The story begins with a mysterious stranger named David (British actor Dan Stevens from "Downton Abbey"), who arrives on the doorstep of grieving mother (Sheila Kelley) claiming to be an Army buddy of her deceased son.
Stevens' guest soon wins over the family, which includes their wussy son Luke (Brendan Meyer), rebellious daughter Anna (Maika Monroe), and alcoholic husband Spencer (Leland Orser).
But after their new guest is welcomed into the family home, a series of accidental deaths seem to be connected to his presence, which leads Anna and Luke to begin their own investigation.

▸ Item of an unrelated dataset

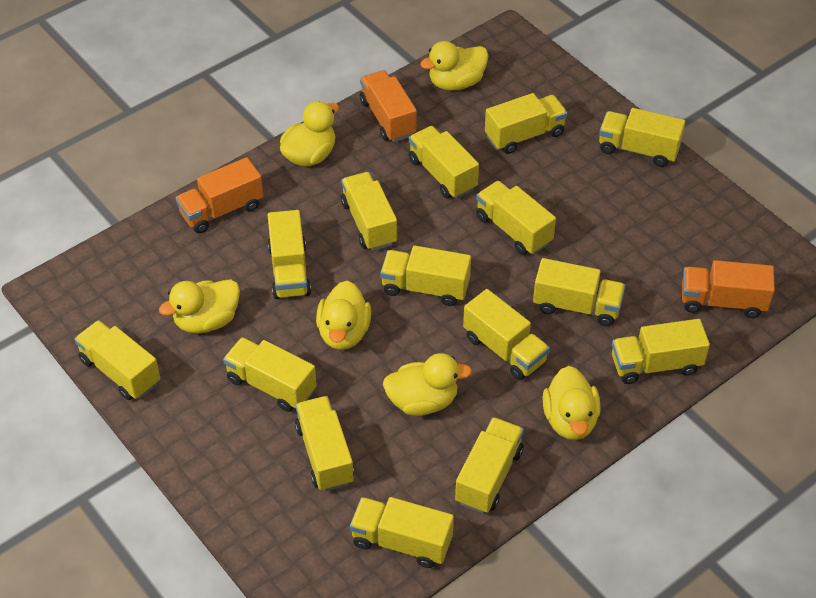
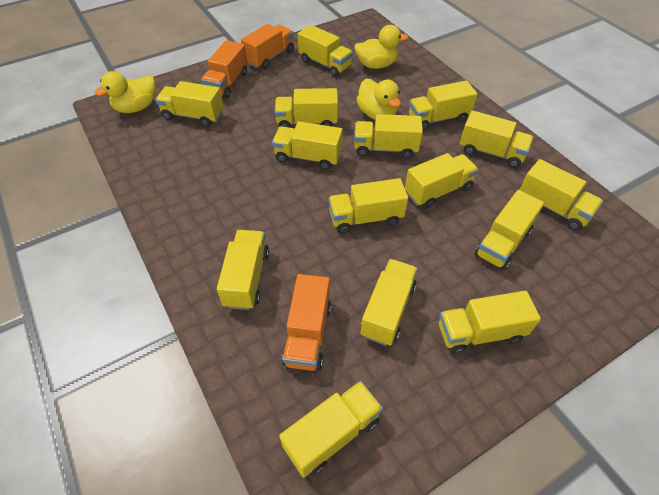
yellow duck: [159,279,240,333] [280,101,339,166] [316,280,371,350] [383,353,472,416] [420,41,488,91] [543,366,601,440] = 6 -> [95,71,155,113] [354,25,408,69] [356,79,401,120] = 3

Anna's snooping also alerts a clandestine military operative (Lance Reddick), who brings his team to town seeking to terminate David.
With "The Guest," Wingard works from a colorful palette, splashing plenty of vibrant imagery and retro style onto the screen.
Wingard ("V/H/S") seems to draw his visual inspiration from a variety of popular 1980s directors, including the likes of Michael Mann ("Manhunter" and "Miami Vice") and John Carpenter ("Halloween" and "They Live").
Aura Sperling Pierce ("August: Osage County") also adds to the film's retro feel with terrific costume and wardrobe choices for the characters, including Monroe's daughter Anna, who thanks to makeup and hair stylists Karen Romero and Michael Scott Baker, stands out with her contemporary update of Madonna's "Material Girl" look from the 1980s.
Even the film's climactic action sequences have a campy throwback appeal to them, as if watching an old 1980s Arnold Schwarzenegger action flick like "Red Heat" or "Commando" but without the one-liners.
For genre movie fans the film is worth inviting onto your viewing list.
"The Guest" premiered at this year's Sundance Film Festival.
It screened at SXSW this past weekend in the Midnighters section.
An encore screening will take place on Thursday, March 13 at 11:59PM in the Stateside Theatre in Austin, Texas.